Target-seeking AI

Edit on Github

In the simulation below, neural networks that have been evolved through roughly 100 generations try to seek a target. Their goal is to stay as close to the target as possible at all times. If you want to see how one of these networks looks like, check out the complete simulation.

Click on the field to relocate the target! Source code here.

The neural agents are actually performing really well. At least one agent will have 'solved the problem' after roughly 20 generations. That is because the base of the solution is quite easy: one of the inputs of the neural networks is the angle to the target, so all it has to do is output some value that is similar to this input value. This can easily be done through the identity activation function, but surprisingly, most agents in the simulation above tend to avoid this function.

You can check out the topology of the networks here. If you manage to evolve the genomes quicker or better than this simulation with different settings, please perform a pull request on this repo.

The making of

In the previous article I have gone more into depth on the environment of the algorithm, but in this article I will focus more on the settings and inputs/outputs of the algorithm itself.

If you have any questions about the code in the linked repo, please create an issue on this repo.

The agents

The agents' task is very simple. They have to get in the vicinity of the target which is set to about 100 pixels, once they are in that vicinity, each agents' score will be increased proportionally `(100 - dist)`` to the distance. There is one extra though: for every node in the agents' network, the score of the agent will be decreased. This has two reasons; 1. networks shouldn't overfit the solution and 2. having smaller networks reduces computation power.

Agents have some kind of momentum. They don't have mass, but they do have acceleration, so it takes a small amount of time for a agent to reach the top speed in a certain direction.

Each agent has the following inputs:

Its own speed in the x-axis
Its own speed in the y-axis
The targets' speed in the x-axis
The targets' speed in the y-axis
The angle towards the target
The distance to the target

The output of each agent is just the desired movement direction.

There is no kind of collision, except for the walls of the fields. In the future, it might be interesting to add collisions between multiple agents and/or the target to reveal some new tactics. This would require the agent to know the location of surrounding agents.

The target

The target is fairly easy.
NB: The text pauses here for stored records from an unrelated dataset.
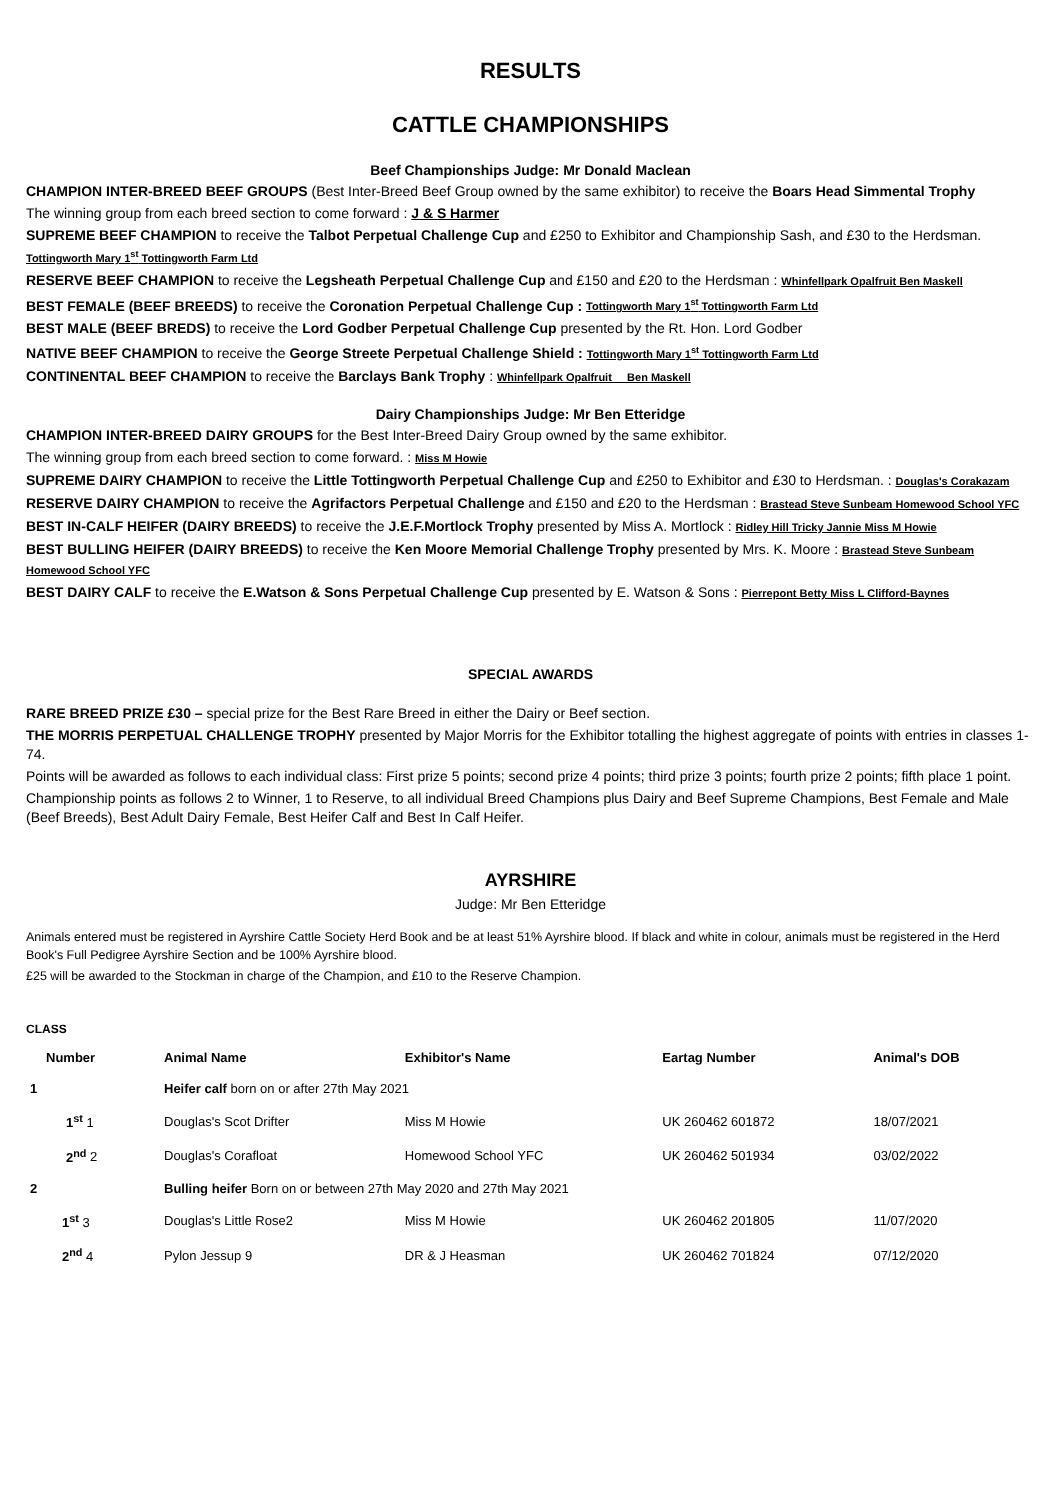RESULTS
CATTLE CHAMPIONSHIPS
Beef Championships Judge: Mr Donald Maclean
CHAMPION INTER-BREED BEEF GROUPS (Best Inter-Breed Beef Group owned by the same exhibitor) to receive the Boars Head Simmental Trophy
The winning group from each breed section to come forward : J & S Harmer
SUPREME BEEF CHAMPION to receive the Talbot Perpetual Challenge Cup and £250 to Exhibitor and Championship Sash, and £30 to the Herdsman. Tottingworth Mary 1<sup>st</sup> Tottingworth Farm Ltd
RESERVE BEEF CHAMPION to receive the Legsheath Perpetual Challenge Cup and £150 and £20 to the Herdsman : Whinfellpark Opalfruit Ben Maskell
BEST FEMALE (BEEF BREEDS) to receive the Coronation Perpetual Challenge Cup : Tottingworth Mary 1<sup>st</sup> Tottingworth Farm Ltd
BEST MALE (BEEF BREDS) to receive the Lord Godber Perpetual Challenge Cup presented by the Rt. Hon. Lord Godber
NATIVE BEEF CHAMPION to receive the George Streete Perpetual Challenge Shield : Tottingworth Mary 1<sup>st</sup> Tottingworth Farm Ltd
CONTINENTAL BEEF CHAMPION to receive the Barclays Bank Trophy : Whinfellpark Opalfruit Ben Maskell
Dairy Championships Judge: Mr Ben Etteridge
CHAMPION INTER-BREED DAIRY GROUPS for the Best Inter-Breed Dairy Group owned by the same exhibitor.
The winning group from each breed section to come forward. : Miss M Howie
SUPREME DAIRY CHAMPION to receive the Little Tottingworth Perpetual Challenge Cup and £250 to Exhibitor and £30 to Herdsman. : Douglas's Corakazam
RESERVE DAIRY CHAMPION to receive the Agrifactors Perpetual Challenge and £150 and £20 to the Herdsman : Brastead Steve Sunbeam Homewood School YFC
BEST IN-CALF HEIFER (DAIRY BREEDS) to receive the J.E.F.Mortlock Trophy presented by Miss A. Mortlock : Ridley Hill Tricky Jannie Miss M Howie
BEST BULLING HEIFER (DAIRY BREEDS) to receive the Ken Moore Memorial Challenge Trophy presented by Mrs. K. Moore : Brastead Steve Sunbeam Homewood School YFC
BEST DAIRY CALF to receive the E.Watson & Sons Perpetual Challenge Cup presented by E. Watson & Sons : Pierrepont Betty Miss L Clifford-Baynes
SPECIAL AWARDS
RARE BREED PRIZE £30 – special prize for the Best Rare Breed in either the Dairy or Beef section.
THE MORRIS PERPETUAL CHALLENGE TROPHY presented by Major Morris for the Exhibitor totalling the highest aggregate of points with entries in classes 1-74.
Points will be awarded as follows to each individual class: First prize 5 points; second prize 4 points; third prize 3 points; fourth prize 2 points; fifth place 1 point.
Championship points as follows 2 to Winner, 1 to Reserve, to all individual Breed Champions plus Dairy and Beef Supreme Champions, Best Female and Male (Beef Breeds), Best Adult Dairy Female, Best Heifer Calf and Best In Calf Heifer.
AYRSHIRE
Judge: Mr Ben Etteridge
Animals entered must be registered in Ayrshire Cattle Society Herd Book and be at least 51% Ayrshire blood. If black and white in colour, animals must be registered in the Herd Book's Full Pedigree Ayrshire Section and be 100% Ayrshire blood.
£25 will be awarded to the Stockman in charge of the Champion, and £10 to the Reserve Champion.
CLASS
| Number | Animal Name | Exhibitor's Name | Eartag Number | Animal's DOB |
| --- | --- | --- | --- | --- |
| 1 | Heifer calf born on or after 27th May 2021 | | | |
| 1<sup>st</sup> 1 | Douglas's Scot Drifter | Miss M Howie | UK 260462 601872 | 18/07/2021 |
| 2<sup>nd</sup> 2 | Douglas's Corafloat | Homewood School YFC | UK 260462 501934 | 03/02/2022 |
| 2 | Bulling heifer Born on or between 27th May 2020 and 27th May 2021 | | | |
| 1<sup>st</sup> 3 | Douglas's Little Rose2 | Miss M Howie | UK 260462 201805 | 11/07/2020 |
| 2<sup>nd</sup> 4 | Pylon Jessup 9 | DR & J Heasman | UK 260462 701824 | 07/12/2020 |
It's programmed to switch direction every now and then by a random amount. There is one important thing however: the target moves with half the speed of the agents, this makes sure that agents always have the ability to catch up with the target. Apart from that, the physics for the target are similar to the agents' physics.

The genetic algorithm

The genetic algorithm is the core of the AI. In the first frame, a certain amount of players are initialized with a neural network as brain. The brains represent the population of a generation. These brains are then evolved by putting the entire population in óne playing field and letting them compete against each other. The fittest brains are moved on the next generation, the less fit brains have a high chance of being removed.

// Networks shouldn't get too big
for(var genome in neat.population){
  genome = neat.population[genome];
  genome.score -= genome.nodes.length * SCORE_RADIUS / 10;
}

// Sort the population by score
neat.sort();

// Draw the best genome
drawGraph(neat.population[0].graph($('.best').width(), $('.best').height()), '.best', false);

// Init new pop
var newPopulation = [];

// Elitism
for(var i = 0; i < neat.elitism; i++){
  newPopulation.push(neat.population[i]);
}

// Breed the next individuals
for(var i = 0; i < neat.popsize - neat.elitism; i++){
  newPopulation.push(neat.getOffspring());
}

// Replace the old population with the new population
neat.population = newPopulation;
neat.mutate();

neat.generation++;
startEvaluation();

The above code shows the code run when the evaluation is finished. It is very similar to the built-in evolve() function of Neataptic, however adapted to avoid a fitness function as all genomes must be evaluated at the same time.

The scoring of the genomes is quite easy: when a certain amount of iterations has been reached, each genome is ranked by their final score. Genomes with a higher score have a small amount of nodes and have been close to the target throughout the iteration.

Some (configurable) settings:

An evaluation runs for 250 frames
The mutation rate is 0.3
The elitism is 10%
Each genome starts with 0 hidden nodes
All mutation methods are allowed

Issues/future improvements

... none yet! Tell me your ideas!

Forks

corpr8's fork gives each neural agent its own acceleration, as well as letting each arrow remain in the same place after each generation. This creates a much more 'fluid' process.